Estoy hablando de Andréi Tarkovski y de Stanley Kubrick. El ruso, tal y como es descrito por el técnico de fotografía sueco Sven Nykvist, deambulaba de un lado para otro por la escena dejándose invadir por una sugestión poética que le hacía cambiar constantemente pequeños detalles dentro del paisaje; en cambio, el neoyorkino es conocido por repetir hasta la extenuación las escenas, por llevar todo perfectamente planificado al rodaje y, en sus últimos trabajos, por dirigir desde su casa en Inglaterra lo que ocurría en el rodaje a través de una pequeña pantalla. Bajo la aparente oposición de ambos, de Kubrick y de Tarkovski, existe sin embargo una secreta convergencia que siempre me ha fascinado, más allá de las anécdotas pertenecientes a cada cual, y es la vocación de perfección encarnada en sus propias manías personales y artísticas. Eso que, vulgarmente, se suele llamar, tal vez con acierto, “obsesión”.

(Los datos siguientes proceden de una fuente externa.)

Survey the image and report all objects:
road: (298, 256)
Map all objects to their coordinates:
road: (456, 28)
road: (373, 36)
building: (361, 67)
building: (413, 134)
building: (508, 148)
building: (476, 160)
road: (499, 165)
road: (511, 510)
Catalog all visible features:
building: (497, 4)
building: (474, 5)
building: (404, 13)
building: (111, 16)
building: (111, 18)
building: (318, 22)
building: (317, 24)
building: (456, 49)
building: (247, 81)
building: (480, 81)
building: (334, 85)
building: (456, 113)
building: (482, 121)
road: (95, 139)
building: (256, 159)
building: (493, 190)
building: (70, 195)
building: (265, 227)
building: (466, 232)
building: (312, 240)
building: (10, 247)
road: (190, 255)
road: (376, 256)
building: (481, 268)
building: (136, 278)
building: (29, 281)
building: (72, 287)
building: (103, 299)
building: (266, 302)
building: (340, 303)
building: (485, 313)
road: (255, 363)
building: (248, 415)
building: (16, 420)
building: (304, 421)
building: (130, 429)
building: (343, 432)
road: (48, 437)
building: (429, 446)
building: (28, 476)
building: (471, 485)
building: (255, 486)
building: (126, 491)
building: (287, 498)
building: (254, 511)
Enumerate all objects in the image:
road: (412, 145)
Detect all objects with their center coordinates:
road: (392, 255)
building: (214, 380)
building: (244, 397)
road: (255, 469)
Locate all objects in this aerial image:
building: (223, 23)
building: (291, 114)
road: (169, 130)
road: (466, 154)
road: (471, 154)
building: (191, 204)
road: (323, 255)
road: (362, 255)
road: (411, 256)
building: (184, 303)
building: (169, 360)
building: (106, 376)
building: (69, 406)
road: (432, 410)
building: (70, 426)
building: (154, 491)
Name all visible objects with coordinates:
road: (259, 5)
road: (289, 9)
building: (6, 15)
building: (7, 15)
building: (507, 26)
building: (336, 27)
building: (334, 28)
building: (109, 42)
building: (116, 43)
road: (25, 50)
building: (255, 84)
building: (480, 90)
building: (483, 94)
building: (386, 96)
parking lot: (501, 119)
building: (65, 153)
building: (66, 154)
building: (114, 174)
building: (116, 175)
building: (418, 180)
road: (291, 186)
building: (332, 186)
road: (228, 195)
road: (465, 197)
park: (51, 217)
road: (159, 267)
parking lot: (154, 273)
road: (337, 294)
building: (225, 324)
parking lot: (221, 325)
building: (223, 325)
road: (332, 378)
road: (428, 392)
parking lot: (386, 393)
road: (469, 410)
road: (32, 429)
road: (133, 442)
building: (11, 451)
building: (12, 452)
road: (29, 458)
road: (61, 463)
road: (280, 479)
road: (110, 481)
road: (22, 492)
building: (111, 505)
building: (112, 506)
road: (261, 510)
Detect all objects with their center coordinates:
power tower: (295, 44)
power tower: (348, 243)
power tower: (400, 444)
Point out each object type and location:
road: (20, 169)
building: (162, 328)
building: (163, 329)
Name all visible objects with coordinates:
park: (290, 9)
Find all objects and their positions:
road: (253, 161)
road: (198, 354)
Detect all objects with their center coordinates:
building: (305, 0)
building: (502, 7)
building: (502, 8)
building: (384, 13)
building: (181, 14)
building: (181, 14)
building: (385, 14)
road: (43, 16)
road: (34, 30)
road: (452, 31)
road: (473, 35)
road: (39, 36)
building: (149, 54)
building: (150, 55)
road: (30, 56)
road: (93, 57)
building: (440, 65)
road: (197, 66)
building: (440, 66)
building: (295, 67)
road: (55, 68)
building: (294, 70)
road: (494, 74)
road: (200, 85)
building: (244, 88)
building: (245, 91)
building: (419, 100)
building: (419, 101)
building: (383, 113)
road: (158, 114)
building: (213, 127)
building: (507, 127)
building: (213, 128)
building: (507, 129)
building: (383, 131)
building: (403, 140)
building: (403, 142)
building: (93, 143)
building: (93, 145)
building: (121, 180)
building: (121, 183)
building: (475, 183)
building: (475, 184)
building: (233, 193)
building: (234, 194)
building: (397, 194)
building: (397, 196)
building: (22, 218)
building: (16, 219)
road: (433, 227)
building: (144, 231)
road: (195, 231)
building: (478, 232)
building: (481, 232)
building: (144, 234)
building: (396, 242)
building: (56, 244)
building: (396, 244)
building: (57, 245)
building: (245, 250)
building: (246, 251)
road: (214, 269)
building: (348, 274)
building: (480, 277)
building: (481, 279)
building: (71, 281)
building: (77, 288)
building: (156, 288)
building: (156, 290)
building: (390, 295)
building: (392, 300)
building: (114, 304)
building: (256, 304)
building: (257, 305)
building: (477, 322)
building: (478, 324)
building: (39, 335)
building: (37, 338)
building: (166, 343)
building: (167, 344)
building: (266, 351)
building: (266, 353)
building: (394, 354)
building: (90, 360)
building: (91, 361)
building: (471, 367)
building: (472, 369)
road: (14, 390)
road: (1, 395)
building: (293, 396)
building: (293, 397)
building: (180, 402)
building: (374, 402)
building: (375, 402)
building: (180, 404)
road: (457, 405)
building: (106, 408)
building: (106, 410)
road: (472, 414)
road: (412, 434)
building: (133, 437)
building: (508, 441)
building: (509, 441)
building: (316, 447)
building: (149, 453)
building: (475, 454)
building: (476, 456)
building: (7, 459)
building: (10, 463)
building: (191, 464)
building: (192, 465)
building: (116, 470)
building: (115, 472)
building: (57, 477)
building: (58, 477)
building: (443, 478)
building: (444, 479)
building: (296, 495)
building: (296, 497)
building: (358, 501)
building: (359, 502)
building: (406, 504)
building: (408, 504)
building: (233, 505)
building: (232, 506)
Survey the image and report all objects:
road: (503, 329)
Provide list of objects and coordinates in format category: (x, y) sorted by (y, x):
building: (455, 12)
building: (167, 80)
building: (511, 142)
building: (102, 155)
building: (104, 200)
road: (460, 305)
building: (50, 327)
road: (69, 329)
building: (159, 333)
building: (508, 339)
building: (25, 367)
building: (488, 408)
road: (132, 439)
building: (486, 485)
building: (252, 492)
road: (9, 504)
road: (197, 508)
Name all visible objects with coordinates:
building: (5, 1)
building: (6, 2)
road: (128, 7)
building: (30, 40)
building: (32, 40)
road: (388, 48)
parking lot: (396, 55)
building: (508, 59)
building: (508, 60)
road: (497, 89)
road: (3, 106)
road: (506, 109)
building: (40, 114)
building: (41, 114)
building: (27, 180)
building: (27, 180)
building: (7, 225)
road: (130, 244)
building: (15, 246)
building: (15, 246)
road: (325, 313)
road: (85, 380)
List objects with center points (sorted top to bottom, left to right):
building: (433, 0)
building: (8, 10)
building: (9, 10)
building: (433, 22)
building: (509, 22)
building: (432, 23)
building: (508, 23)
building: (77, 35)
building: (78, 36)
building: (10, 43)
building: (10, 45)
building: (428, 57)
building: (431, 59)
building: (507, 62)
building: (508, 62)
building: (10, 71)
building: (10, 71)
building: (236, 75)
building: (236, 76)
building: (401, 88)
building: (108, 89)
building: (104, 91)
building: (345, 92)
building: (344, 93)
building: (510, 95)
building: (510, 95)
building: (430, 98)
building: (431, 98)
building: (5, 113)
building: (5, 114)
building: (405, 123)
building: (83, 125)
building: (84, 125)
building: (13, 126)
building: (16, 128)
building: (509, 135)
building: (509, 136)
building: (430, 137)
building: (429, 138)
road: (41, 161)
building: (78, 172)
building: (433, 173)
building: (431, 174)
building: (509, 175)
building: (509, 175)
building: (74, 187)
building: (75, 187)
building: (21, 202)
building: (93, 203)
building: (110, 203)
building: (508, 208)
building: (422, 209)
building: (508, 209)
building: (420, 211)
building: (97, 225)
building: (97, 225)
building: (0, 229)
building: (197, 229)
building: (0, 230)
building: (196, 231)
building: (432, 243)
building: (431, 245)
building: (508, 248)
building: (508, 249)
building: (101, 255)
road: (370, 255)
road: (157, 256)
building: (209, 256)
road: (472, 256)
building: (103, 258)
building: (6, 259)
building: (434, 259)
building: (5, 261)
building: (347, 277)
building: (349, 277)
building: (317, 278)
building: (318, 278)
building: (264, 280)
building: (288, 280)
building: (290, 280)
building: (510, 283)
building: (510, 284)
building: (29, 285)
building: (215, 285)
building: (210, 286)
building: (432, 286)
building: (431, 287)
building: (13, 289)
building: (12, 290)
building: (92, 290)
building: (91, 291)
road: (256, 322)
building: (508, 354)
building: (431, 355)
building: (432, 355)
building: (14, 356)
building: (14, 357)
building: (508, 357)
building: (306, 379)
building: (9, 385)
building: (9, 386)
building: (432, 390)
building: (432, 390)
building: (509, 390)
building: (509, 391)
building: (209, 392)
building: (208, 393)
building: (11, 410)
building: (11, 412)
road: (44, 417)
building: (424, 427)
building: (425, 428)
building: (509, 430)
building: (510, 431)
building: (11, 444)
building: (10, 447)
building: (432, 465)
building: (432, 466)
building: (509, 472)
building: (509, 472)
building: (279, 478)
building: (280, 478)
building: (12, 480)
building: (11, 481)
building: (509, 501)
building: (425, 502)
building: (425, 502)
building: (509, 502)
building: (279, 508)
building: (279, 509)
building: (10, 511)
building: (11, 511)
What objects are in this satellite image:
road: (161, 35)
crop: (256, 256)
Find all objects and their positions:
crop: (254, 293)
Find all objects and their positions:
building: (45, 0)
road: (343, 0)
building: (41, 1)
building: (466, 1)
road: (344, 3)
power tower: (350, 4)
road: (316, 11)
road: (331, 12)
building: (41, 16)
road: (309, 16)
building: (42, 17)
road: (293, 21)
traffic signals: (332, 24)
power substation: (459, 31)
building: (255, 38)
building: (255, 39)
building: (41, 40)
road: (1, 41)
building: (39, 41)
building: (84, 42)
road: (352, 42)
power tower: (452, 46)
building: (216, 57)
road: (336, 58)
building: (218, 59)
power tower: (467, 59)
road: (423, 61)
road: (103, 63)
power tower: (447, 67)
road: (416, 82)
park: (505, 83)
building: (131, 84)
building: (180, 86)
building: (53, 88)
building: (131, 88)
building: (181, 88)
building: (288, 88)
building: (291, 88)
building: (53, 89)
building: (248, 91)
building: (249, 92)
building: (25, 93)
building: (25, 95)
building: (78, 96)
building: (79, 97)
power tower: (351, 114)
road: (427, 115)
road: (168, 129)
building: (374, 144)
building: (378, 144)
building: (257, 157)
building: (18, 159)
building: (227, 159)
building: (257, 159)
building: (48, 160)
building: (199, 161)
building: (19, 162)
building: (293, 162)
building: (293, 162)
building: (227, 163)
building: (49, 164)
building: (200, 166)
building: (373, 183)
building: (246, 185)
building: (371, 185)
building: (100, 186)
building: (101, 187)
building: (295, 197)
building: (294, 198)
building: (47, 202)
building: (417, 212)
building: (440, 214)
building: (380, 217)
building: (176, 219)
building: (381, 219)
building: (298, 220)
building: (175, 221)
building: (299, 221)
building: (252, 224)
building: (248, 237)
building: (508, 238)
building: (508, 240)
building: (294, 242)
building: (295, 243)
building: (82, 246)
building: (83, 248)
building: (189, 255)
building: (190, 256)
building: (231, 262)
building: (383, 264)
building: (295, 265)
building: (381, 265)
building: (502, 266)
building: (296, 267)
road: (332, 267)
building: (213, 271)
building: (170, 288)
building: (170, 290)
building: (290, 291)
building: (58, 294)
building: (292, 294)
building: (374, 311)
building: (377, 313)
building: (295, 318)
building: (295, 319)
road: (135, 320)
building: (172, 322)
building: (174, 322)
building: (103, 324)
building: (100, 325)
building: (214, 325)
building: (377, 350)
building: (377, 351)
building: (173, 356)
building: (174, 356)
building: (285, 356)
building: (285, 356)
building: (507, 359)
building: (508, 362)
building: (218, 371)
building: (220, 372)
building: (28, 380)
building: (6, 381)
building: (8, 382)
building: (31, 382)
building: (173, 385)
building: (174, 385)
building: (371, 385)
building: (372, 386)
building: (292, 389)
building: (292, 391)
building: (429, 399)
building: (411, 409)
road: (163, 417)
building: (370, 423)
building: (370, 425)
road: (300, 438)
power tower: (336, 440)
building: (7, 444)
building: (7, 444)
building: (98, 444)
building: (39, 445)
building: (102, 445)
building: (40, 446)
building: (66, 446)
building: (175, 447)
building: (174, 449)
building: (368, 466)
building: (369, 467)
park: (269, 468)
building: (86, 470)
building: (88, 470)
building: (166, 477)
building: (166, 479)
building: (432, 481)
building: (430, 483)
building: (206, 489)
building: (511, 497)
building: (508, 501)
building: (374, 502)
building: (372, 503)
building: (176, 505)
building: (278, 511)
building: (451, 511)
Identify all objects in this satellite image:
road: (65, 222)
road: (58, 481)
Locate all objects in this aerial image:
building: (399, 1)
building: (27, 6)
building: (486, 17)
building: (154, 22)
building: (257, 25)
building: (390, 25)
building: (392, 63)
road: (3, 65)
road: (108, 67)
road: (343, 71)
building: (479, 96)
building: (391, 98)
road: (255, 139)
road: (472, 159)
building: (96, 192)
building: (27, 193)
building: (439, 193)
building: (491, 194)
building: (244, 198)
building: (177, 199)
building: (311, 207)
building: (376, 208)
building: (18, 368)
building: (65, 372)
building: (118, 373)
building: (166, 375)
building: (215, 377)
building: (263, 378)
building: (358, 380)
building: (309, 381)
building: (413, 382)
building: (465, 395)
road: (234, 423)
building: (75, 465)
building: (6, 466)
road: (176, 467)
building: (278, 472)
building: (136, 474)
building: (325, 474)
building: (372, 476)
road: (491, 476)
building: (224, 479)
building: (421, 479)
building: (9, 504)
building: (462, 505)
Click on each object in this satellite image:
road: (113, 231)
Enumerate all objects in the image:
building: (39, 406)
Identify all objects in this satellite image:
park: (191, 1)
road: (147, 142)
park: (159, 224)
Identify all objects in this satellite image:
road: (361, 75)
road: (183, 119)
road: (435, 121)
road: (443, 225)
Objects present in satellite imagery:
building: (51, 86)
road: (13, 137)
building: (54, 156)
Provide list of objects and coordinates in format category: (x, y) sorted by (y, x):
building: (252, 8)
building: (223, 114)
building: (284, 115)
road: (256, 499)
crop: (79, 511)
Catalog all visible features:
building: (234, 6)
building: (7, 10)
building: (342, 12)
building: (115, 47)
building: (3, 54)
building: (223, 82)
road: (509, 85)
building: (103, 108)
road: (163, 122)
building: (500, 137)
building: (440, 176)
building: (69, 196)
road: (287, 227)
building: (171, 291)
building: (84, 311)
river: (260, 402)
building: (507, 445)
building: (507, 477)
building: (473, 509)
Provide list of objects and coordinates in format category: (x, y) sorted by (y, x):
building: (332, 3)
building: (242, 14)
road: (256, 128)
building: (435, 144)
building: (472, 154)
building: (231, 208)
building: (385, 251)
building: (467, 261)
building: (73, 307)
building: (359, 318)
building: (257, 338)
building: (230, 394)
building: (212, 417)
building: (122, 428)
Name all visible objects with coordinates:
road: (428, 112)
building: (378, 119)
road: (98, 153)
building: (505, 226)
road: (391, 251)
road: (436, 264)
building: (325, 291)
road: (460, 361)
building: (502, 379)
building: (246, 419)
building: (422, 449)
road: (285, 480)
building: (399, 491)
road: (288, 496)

Si algo caracteriza la relación de los cinéfilos con el cine, es la obsesión. Sin lugar a la duda. Y, quizás, todo lo que hemos perdido en estas últimas décadas no sea otra cosa que esa misma obsesión: ahora que los hombres somos como autómatas sin sentimientos ya no podemos imaginarnos por nada ni amar nada, ni siquiera las películas. Sin embargo, no quiero que esta breve reflexión se entienda simplemente como una elegía; quiere ser, por encima de todo, una celebración de aquello que fue el cine en sus años más gloriosos. Me gustaría que, mientras se pueda, todos los que nos consideramos unos obsesos del cine podamos celebrar que algo así, tan mágico y descomunal, tuviese lugar en el peor de los siglos, en términos de exterminio y destrucción; un arte contemporáneo de Auschiwtz, Hiroshima y Kolimá; de la “movilización total” en su fase más extrema; un modo de operar artísticamente que al mismo tiempo precede y se opone al avance irremisible de la técnica sobre nuestras vidas.

En cierto sentido, la destrucción del cine, su eclipse, no es más que la constatación de la destrucción de lo humano, su sustitución por algo inhumano que viene a completar el viaje de lo natural a lo artificial anticipado por Stanley Kubrick en la cosmovisión de 2001: Una odisea del espacio (1968); o por Andrei Tarkovsky en Solaris (1972). Sin cine a nuestra disposición, pero ya después del cine, en términos puramente cronológicos, nos encontramos arrojados a una realidad más oscura, otro mundo distinto, mucho más pobre en lo espiritual, del que es preferible no saber nada para evitar así que el abismo exterior nos devuelva la mirada en el interior de cada uno.